3. PT Kresna Reksa Finance belum melakukan penilaian resiko Kondisi: PT KRF hanya melakukan penilaian resiko kredit (credit risk) menggunakan data history kredit macet sebagai dasar melakukan penilaian resiko, Namun penilaian resiko kredit tersebut belum dilakukan secara regular, hanya dilakukan ad-hoc saja. Sebab: PT. KRF belum menyadari pentingnya melakukan kegiatan penilaian resiko lainnya (liquidity risk, market risk, operational risk, strategic risk, IT risk dan compliance risk). Akibat: Dengan hanya melakukan penilaian resiko kredit yang dilakukan secara ad-hoc saja, tentunya perusahaan tidak mendapatkan penilaian resiko-resiko yang mungkin timbul dan tidak dapat menentukan strategi yang tepat untuk mengatasi resiko-resiko yang tidak terdeteksi bagi perusahaan. Rekomendasi: Penulis mengusulkan agar PT KRF dapat melakukan penilaian resiko kredit secara regular, sehingga perusahaan dapat menentukan langkah yang harus dilakukan tepat pada waktunya (in timely manner). Penulis juga mengusulkan agar perusahaan dapat melakukan kegiatan penilaian resiko lainnya (liquidity risk, 74
market risk, operational risk, strategic risk, IT risk dan compliance risk) sehingga dapat dilakukan penilaian resiko secara menyeluruh yang dapat memberikan manfaat bagi perusahaan.
4. Belum terdapat job desk tugas dan wewenang departemen audit yang jelas dalam buku pedoman kerja. Kondisi: KRF telah memiliki struktur organisasi yang membagi masing-masing departemen sesuai dengan fungsi kerjanya. Otorisasi dan tanggung jawab setiap unit departemen dengan jelas disebutkan dalam buku pedoman kerja.

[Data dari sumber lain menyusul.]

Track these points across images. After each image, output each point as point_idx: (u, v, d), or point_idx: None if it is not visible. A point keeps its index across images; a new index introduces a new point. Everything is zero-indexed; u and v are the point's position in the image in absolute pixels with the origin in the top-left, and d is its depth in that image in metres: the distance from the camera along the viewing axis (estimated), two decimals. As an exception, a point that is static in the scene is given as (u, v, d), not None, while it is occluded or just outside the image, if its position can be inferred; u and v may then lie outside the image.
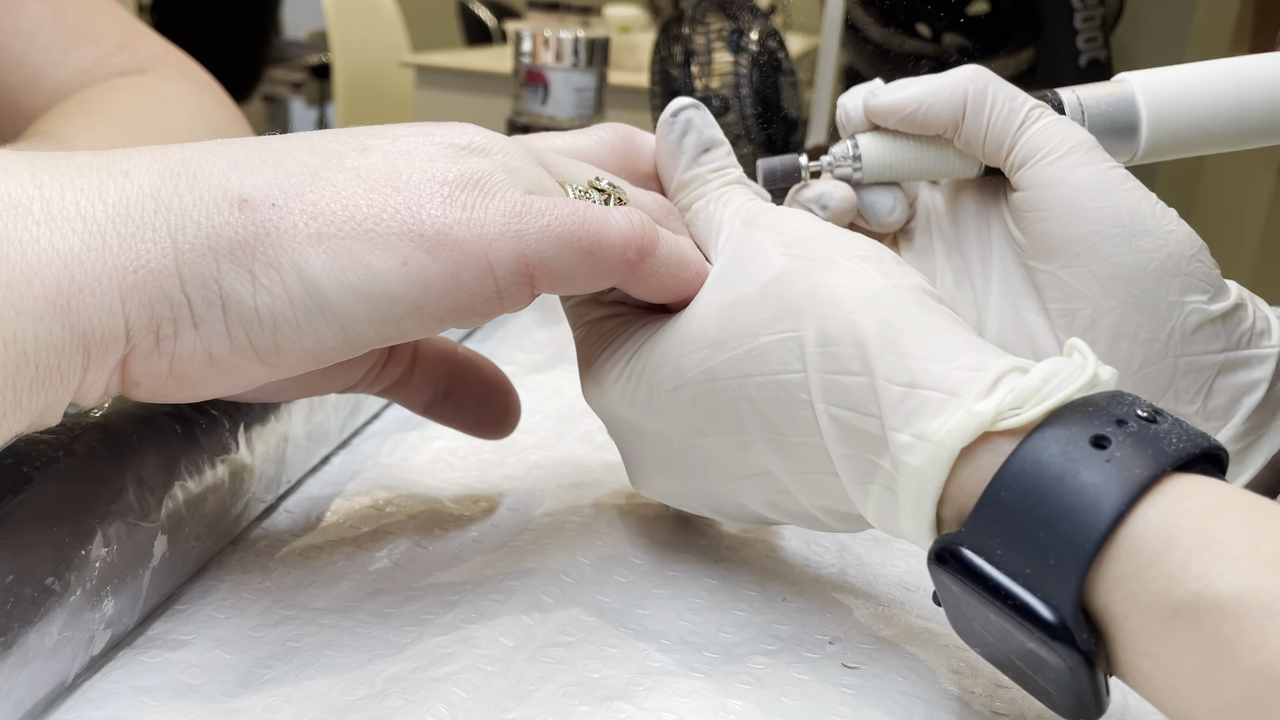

Pemisahan tugas (segregation of duties) antara fungsi-fungsi yang kritikal telah diterapkan. Namun, berdasarkan hasil wawancara, penulis menemukan bahwa hanya departemen audit yang tidak memiliki formal job desk yang tertulis. Sebab: Berdasarkan kegiatan operasional yang sedang berjalan, departemen audit selama ini melakukan pengawasan hanya berdasarkan kebijakan-kebijakan perusahaan secara ad-hoc saja, karena belum memiliki formal job desk yang tertulis. Akibat: Dengan pengawasan yang dilakukan oleh fungsi audit pada perusahaan saat ini, tentunya belum berfungsi secara maksimal dalam melakukan pengawasan dan meminimalisasi resiko terjadinya kecurangan yang mungkin timbul dari departemen-departemen yang ada dalam struktur organisasi perusahaan.
75
Rekomendasi: Penulis mengusulkan agar perusahaan membuat job desk untuk departemen audit sehingga tugas dan tanggung jawab departemen audit menjadi jelas. sehingga meminimalisasi resiko terjadinya kecurangan yang dilakukan dalam perusahaan, sebagai contoh pembiayaan fiktif, dan dapat berfungsi dalam mengawasi kinerja kerja pimpinan dan karyawan perusahaan.